Julia Cameron wrote, “So much of the loneliness of modern life comes because we no longer witness one another.  Our modern lives are vertical with exertion.  They are fraught, demanding, difficult.  We need someone, someplace to hear how hard they are.”

I think the reason people who are in combat together become so close is because they witness one another’s struggle.  It’s a shared pain, a shared knowing.  The same thing happens among siblings.  “Remember when we had to wash our school clothes in a bucket,” we say to one another or “when we put up a hundred square bales of hay” or “when we stripped tobacco on Thanksgiving Day.”  

You can tell somebody about those things, you can write about those things, and others can become second-hand witnesses, but the bond comes from going through those things together.

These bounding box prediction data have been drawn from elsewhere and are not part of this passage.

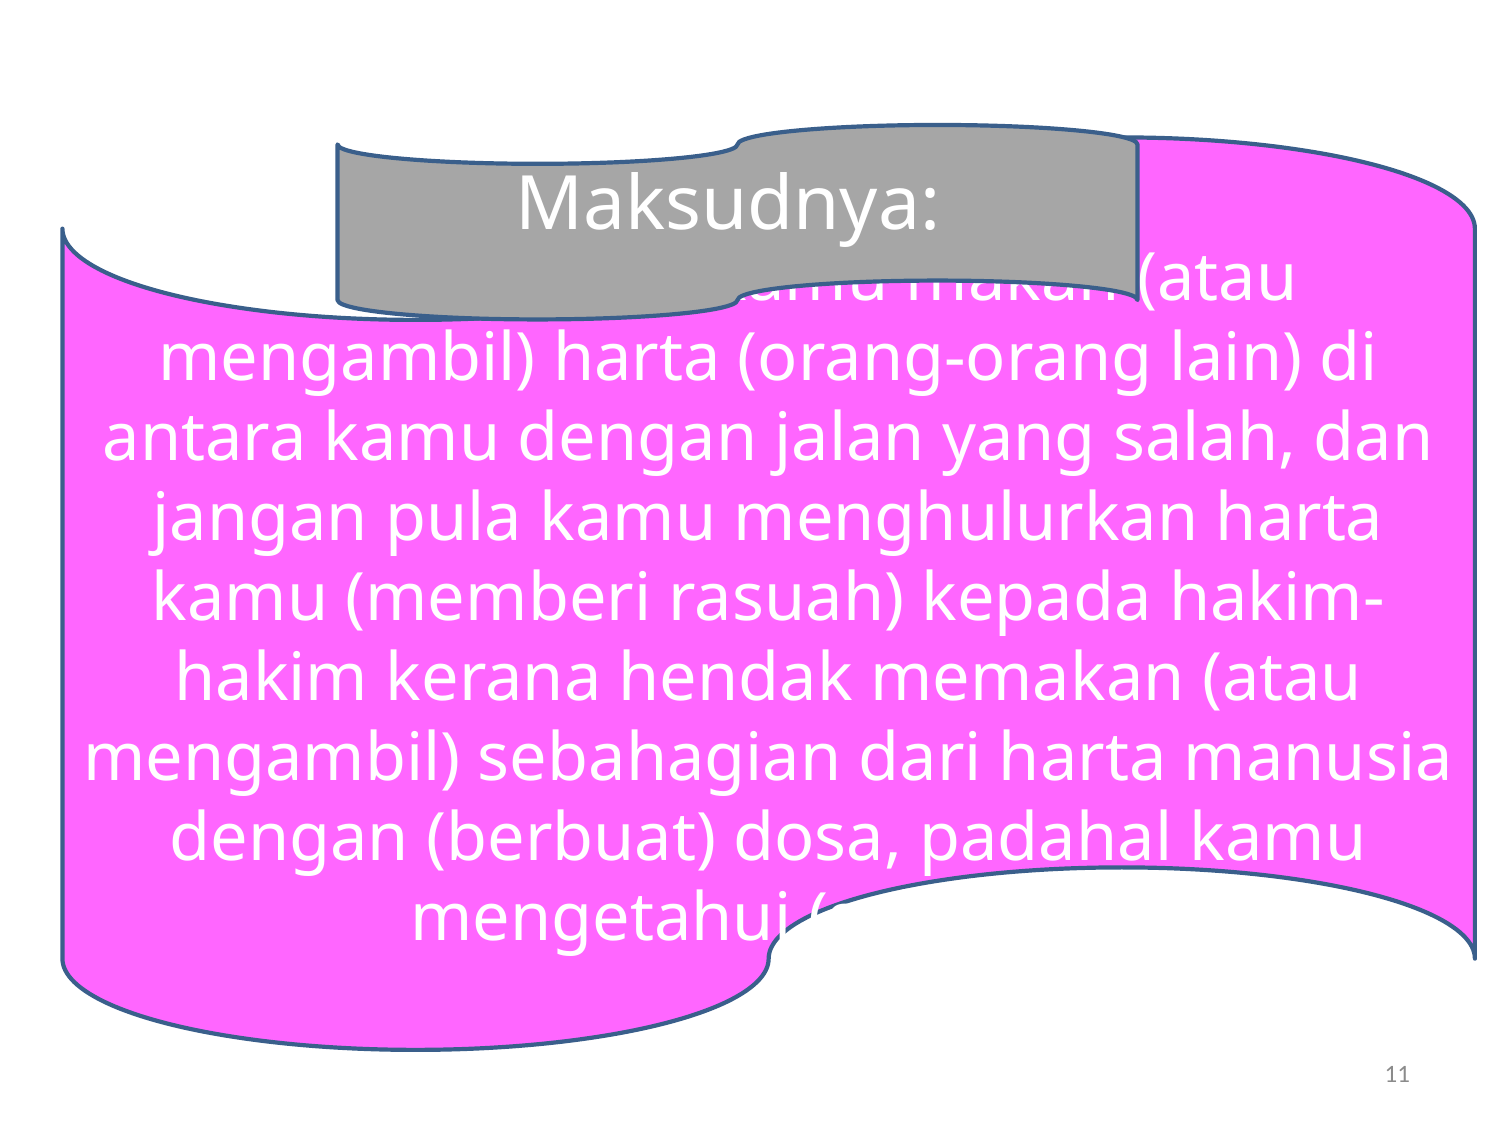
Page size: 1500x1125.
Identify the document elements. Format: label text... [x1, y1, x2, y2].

slide_number 11 [1074, 1042, 1425, 1103]
text_box Maksudnya: [335, 122, 1140, 322]
text_box Dan janganlah kamu makan (atau mengambil) harta (orang-orang lain) di antara kamu dengan jalan yang salah, dan jangan pula kamu menghulurkan harta kamu (memberi rasuah) kepada hakim-hakim kerana hendak memakan (atau mengambil) sebahagian dari harta manusia dengan (berbuat) dosa, padahal kamu mengetahui (salahnya) [60, 135, 1477, 1052]
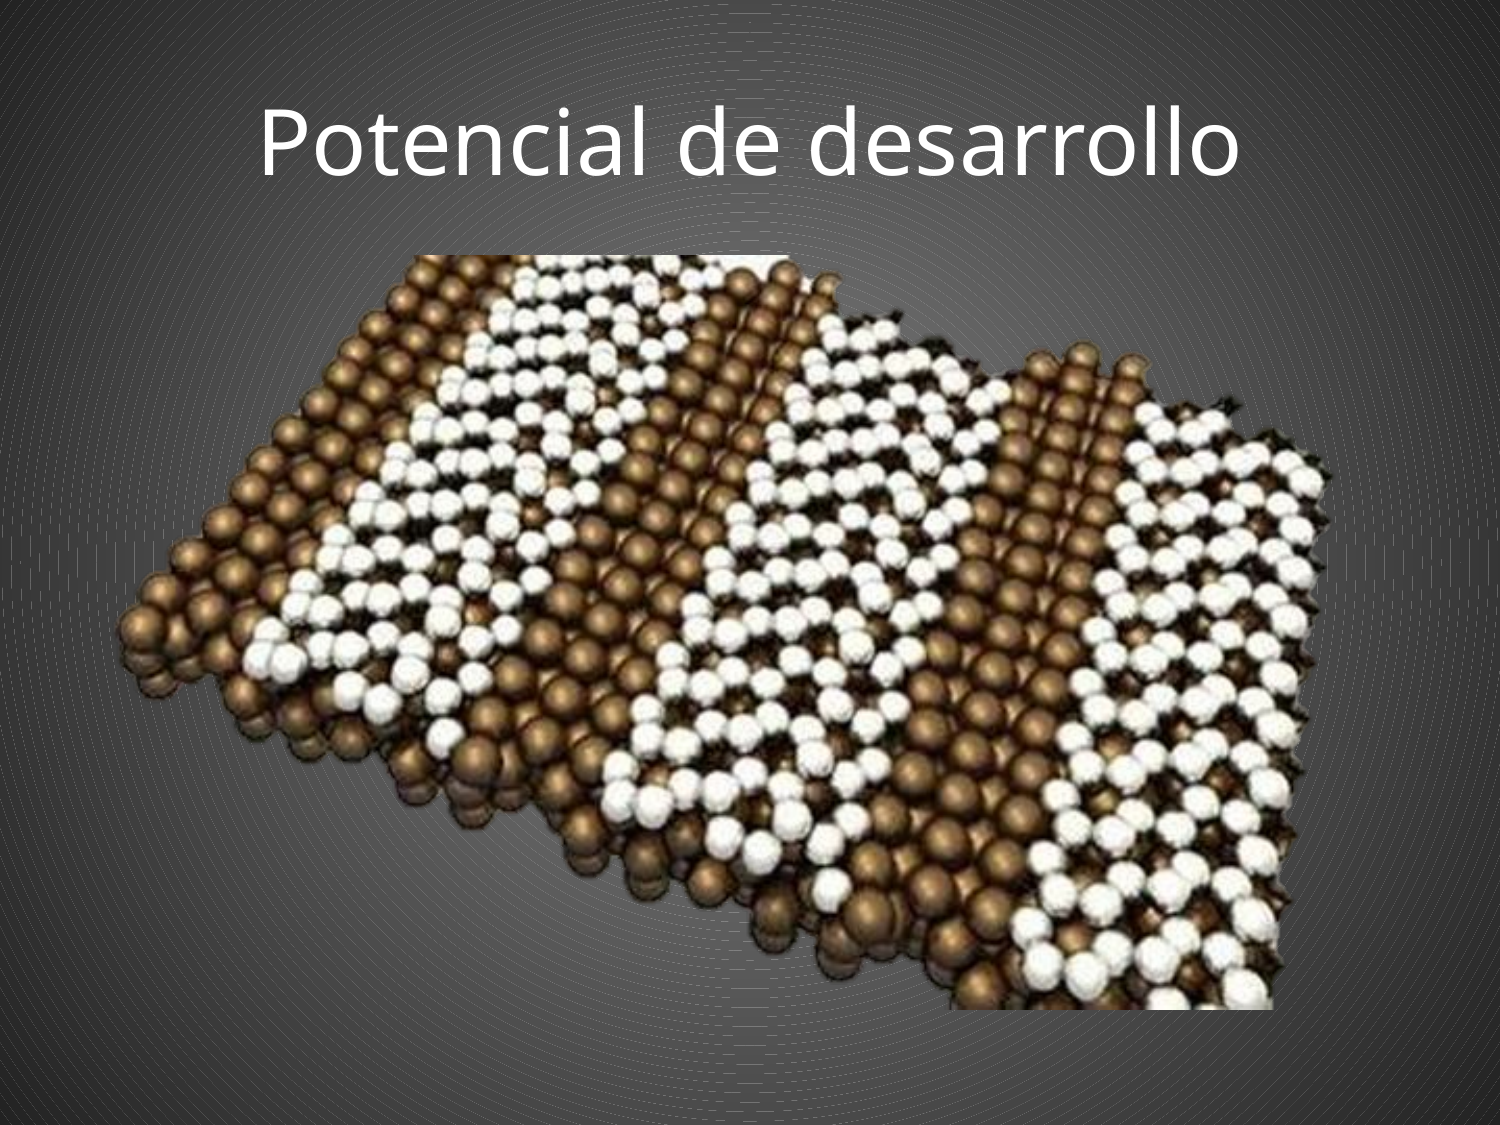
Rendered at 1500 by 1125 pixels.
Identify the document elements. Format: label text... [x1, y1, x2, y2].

title Potencial de desarrollo [74, 44, 1426, 233]
picture [76, 255, 1419, 1010]
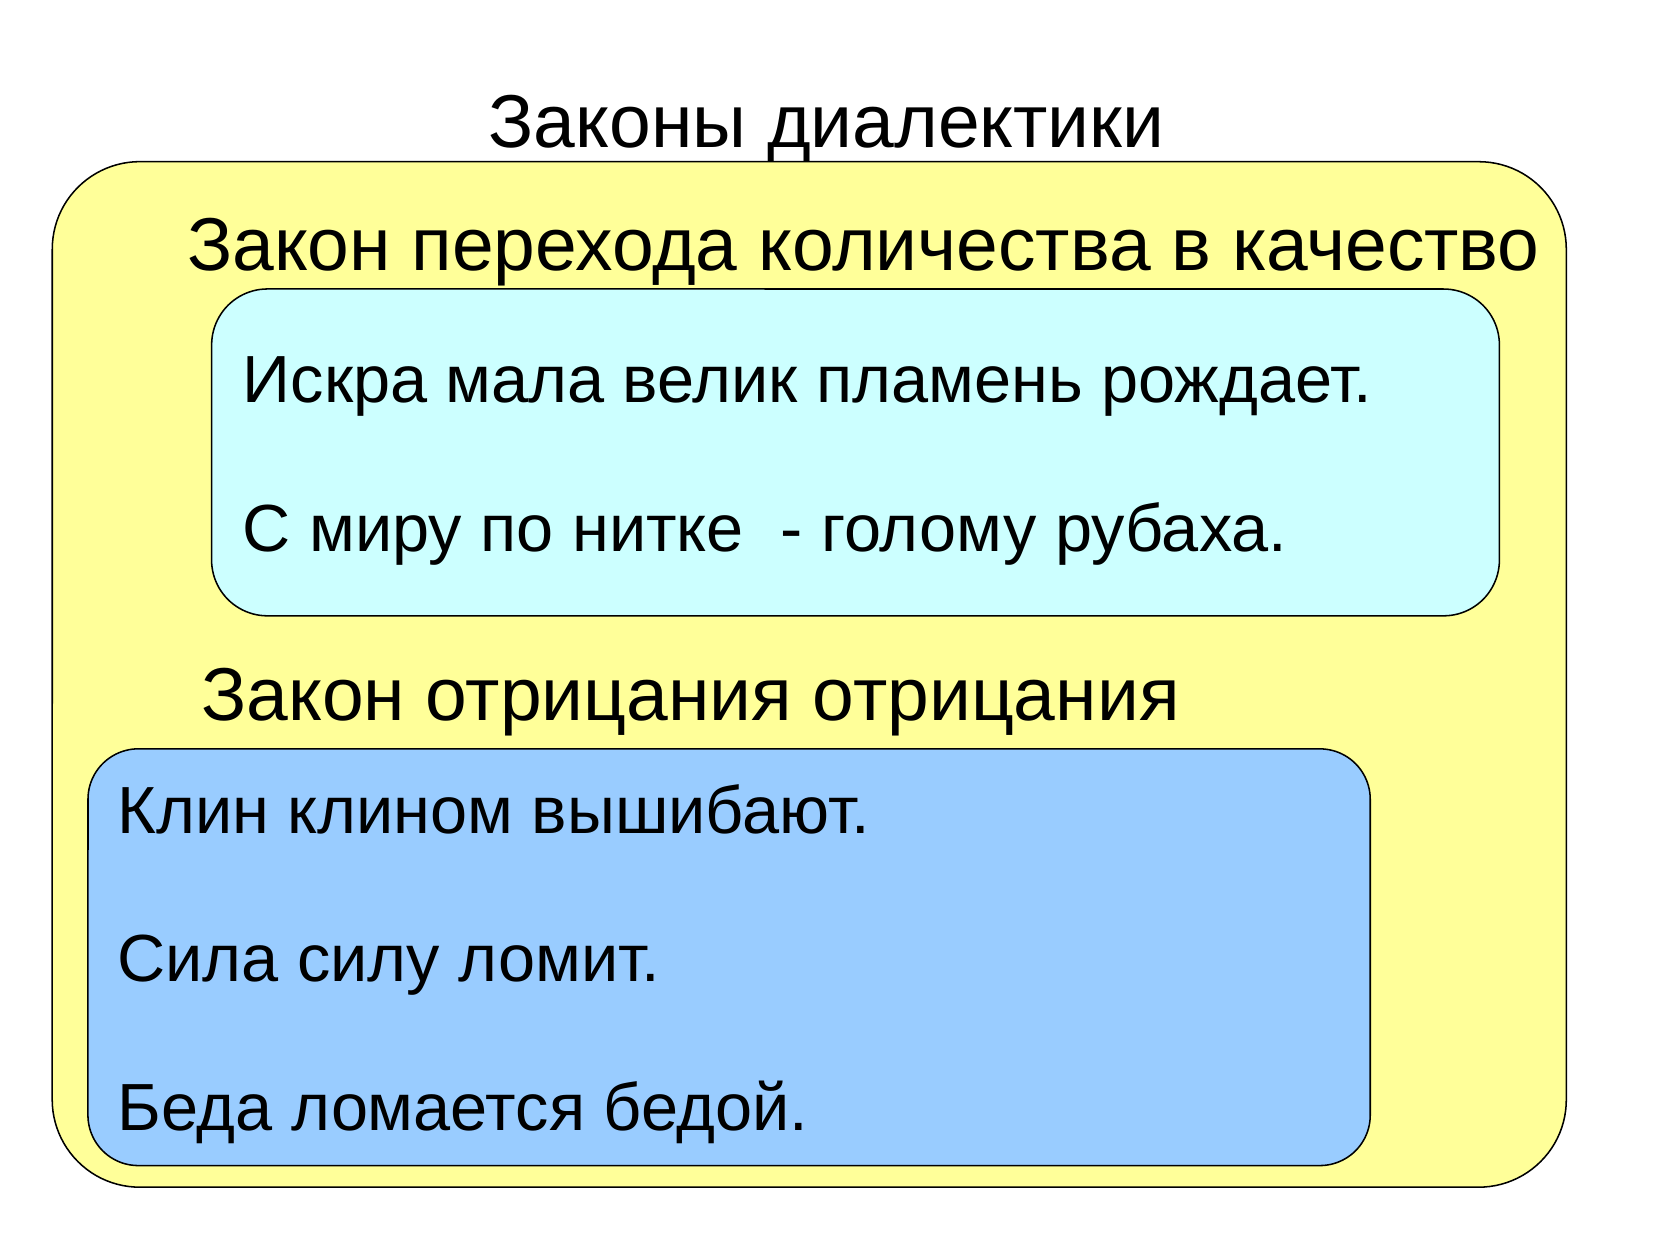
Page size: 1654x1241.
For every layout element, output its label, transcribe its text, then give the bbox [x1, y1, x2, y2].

text_box Клин клином вышибают. Сила силу ломит. Беда ломается бедой. [87, 748, 1371, 1166]
text_box [52, 290, 1567, 641]
text_box [52, 741, 1567, 1188]
text_box Закон отрицания отрицания [0, 641, 1654, 741]
text_box Искра мала велик пламень рождает. С миру по нитке - голому рубаха. [211, 290, 1500, 616]
text_box [75, 168, 1544, 190]
text_box Закон перехода количества в качество [0, 190, 1640, 290]
text_box Законы диалектики [0, 68, 1654, 168]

By the time my younger sisters and I were grown, we swore we’d never marry farmers.  They didn’t.  I did.  Working and caring for the land is difficult.  Like a petulant child, it fights you.  It wants to take the path of least resistance.  Weeds sprout up where you don’t want weeds.  Water wears ruts down hillsides and floods fields.  Dirt grows hard as concrete or mushy as quicksand.  Deer eat sweet potato vines, coons eat corn and squirrels carry off tomatoes like they are nuts they can hoard for the winter—bet they get a shock.

Garey and I have done a lot together on the farm.  We’ve witnessed one another’s frustration and fatigue.  Even when he goes one way and I go another, we report back to one another at the end of the day.

“The backhoe started up and ran for a few minutes then quit,” he says, “I thought it was the fuel filters, so I changed them, but it didn’t help.  I’m gonna call Gary in the morning, and see what he thinks.” (Gary is his go-to friend for those kinds of problems.)

“I got the green beans canned,” I say, “but by the time I got the tomato juice made, I had to stop and mow before dark caught me, so I put it in the refrigerator, and I’ll can it tomorrow.”

This conversation takes place at 8 pm on a Saturday evening.  We are reporting back to one another.  We are tired, neither of us has eaten dinner.  I get some Philly cheese steaks from the freezer, pop them into the oven and get a shower while they cook.  At 8:30, we sit down to eat.  I pray for an early frost.  Garey prays for a late fall.  He is the real farmer.  I respect that in him

I am Garey’s witness.  He is mine. Even when we don’t understand one another’s views, we validate one another’s lives.

On the day of reckoning when I have to give account for the life I’ve led, I think I’ll say, “Ask Garey.  He knows.”